Emotion management is a process used to modify one’s emotional expressions, experiences, and physiology and the circumstances eliciting the emotions to produce appropriate responses to environmental and organizational demands (Aldao, 2013; Hochschild, 1990). The use of emotion management is especially true in the service industry, where there are rules for emotional expression (Diefendorff, Richard, & Croyle, 2006) and the workplace will govern when and how specific emotions should be expressed. The process of emotion management typically involves two practices: behaviors suppressing any negative emotions one is feeling and faking positive emotions that one is not truly feeling (Glomb & Tews, 2004; Sliter, Jex, Wolford, & McInnerney, 2010).

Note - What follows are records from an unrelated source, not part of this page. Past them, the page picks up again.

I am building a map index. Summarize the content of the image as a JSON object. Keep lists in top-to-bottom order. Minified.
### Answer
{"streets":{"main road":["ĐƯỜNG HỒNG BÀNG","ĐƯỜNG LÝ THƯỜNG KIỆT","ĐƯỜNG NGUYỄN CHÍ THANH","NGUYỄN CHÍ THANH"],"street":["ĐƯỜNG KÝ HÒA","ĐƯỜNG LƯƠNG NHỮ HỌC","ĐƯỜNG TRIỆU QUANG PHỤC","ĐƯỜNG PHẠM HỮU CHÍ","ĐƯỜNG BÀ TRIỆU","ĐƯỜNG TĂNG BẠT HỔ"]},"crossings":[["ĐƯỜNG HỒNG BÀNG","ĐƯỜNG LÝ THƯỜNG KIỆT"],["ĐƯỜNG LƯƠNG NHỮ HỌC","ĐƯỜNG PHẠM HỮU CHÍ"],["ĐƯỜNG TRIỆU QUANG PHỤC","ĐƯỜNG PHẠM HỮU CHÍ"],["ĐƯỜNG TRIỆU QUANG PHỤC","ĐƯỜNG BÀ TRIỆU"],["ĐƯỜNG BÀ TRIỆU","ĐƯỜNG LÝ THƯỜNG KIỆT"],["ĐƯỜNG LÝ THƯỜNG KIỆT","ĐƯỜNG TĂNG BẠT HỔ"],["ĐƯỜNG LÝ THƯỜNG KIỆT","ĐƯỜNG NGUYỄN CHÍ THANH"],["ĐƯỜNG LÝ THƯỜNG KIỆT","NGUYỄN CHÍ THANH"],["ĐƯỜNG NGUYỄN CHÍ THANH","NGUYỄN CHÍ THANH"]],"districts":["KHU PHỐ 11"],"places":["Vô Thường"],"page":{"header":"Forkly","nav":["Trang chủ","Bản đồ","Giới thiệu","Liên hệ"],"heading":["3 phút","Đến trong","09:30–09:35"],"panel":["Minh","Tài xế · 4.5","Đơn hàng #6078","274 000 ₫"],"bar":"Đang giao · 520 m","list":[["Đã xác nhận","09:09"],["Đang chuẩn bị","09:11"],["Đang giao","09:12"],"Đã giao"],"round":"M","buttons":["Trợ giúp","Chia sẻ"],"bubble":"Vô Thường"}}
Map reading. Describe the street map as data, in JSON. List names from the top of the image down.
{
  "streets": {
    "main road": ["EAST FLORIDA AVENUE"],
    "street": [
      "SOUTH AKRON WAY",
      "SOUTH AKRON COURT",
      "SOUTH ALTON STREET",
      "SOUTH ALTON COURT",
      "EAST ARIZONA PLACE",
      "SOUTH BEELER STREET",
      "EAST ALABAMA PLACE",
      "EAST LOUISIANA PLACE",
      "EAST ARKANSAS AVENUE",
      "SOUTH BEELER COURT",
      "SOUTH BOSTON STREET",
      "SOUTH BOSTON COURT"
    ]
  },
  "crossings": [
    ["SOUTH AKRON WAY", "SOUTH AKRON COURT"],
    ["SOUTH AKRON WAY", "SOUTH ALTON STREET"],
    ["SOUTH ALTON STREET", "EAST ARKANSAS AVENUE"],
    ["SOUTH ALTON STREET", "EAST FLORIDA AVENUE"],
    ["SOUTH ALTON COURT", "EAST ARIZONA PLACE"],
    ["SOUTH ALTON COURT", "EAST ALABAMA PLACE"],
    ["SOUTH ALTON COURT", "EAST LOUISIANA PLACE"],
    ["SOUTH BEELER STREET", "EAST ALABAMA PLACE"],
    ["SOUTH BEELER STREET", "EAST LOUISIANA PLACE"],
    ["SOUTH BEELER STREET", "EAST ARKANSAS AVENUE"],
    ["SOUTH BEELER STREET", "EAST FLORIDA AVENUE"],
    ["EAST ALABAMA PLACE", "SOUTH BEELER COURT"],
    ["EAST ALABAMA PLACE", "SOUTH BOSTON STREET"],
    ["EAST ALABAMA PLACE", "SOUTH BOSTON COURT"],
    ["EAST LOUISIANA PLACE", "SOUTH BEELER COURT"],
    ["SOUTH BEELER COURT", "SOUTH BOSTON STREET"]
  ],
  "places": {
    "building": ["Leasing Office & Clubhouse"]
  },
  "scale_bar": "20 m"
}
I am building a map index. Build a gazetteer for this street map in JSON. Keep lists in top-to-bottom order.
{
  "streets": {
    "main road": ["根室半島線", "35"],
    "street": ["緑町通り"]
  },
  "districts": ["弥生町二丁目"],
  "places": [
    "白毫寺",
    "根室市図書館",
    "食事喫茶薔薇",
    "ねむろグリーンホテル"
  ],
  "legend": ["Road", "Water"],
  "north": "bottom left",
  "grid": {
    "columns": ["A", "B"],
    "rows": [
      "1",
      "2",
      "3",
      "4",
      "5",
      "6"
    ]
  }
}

One reason an employee may have the need to engage in behaviors where faking positive emotions is required is when dealing with rudeness and incivility, a growing problem that can have notable consequences at the individual, group and organization level (Porath, 2018). Researchers (e.g., Pearson Andersson, & Porath, 2000; Sears & Humiston, 2015) have found that nearly half of workers report having been treated rudely at work weekly, while Reio and Ghosh (2009) discovered that 54% of respondents in their study admitted to instigating uncivil behaviors, such as saying something hurtful towards someone in the workplace, once a year or more. Workplace incivility is defined as low-intensity deviant behavior that departs from norms of mutual respect, with ambiguous intentions to harm (Andersson & Pearson, 1999). Workplace incivility can come from a number of sources, ranging from supervisors and coworkers (Reio & Sanders-Reio, 2011) to customers and vendors (Hochschild, 1990). Importantly, it has been shown to have negative influences on those who either witness, directly experience, or instigate it (Cortina, Magley, Williams, & Langhout, 2001; Reio & Ghosh, 2009). As posited by Andersson and Pearson’s Tit-for-Tat Theory of Incivility, isolated instances of uncivil behavior can lead to responses-in-kind to instigators. For example, Rosen, Koopman, Gabriel, & Johnson, (2016), using an experience-sampling design, found experiencing incivility earlier in the day was linked to decreased self-control (ego depletion), which in in turn was linked to instigated behavior later in the day. Overall, these responses-in-kind from targets to instigators can lead to the escalation of more intentional, harmful patterns of behavior like bullying, and eventually physical violence, as predicted by incivility theory (Andersson & Porath, 1999; Cortina et al., 2001).

Incivility has been associated with many negative occupational, psychological, and organizational outcomes, as well as issues with physical health (Lim & Cortina, 2005; Sears & Humiston, 2015). Regulating emotion is associated with stress, emotional exhaustion and negative physical symptoms (Schaubroeck & Jones, 2000) that can dampen job satisfaction (Welbourne Gangadharan, & Esparza, 2016).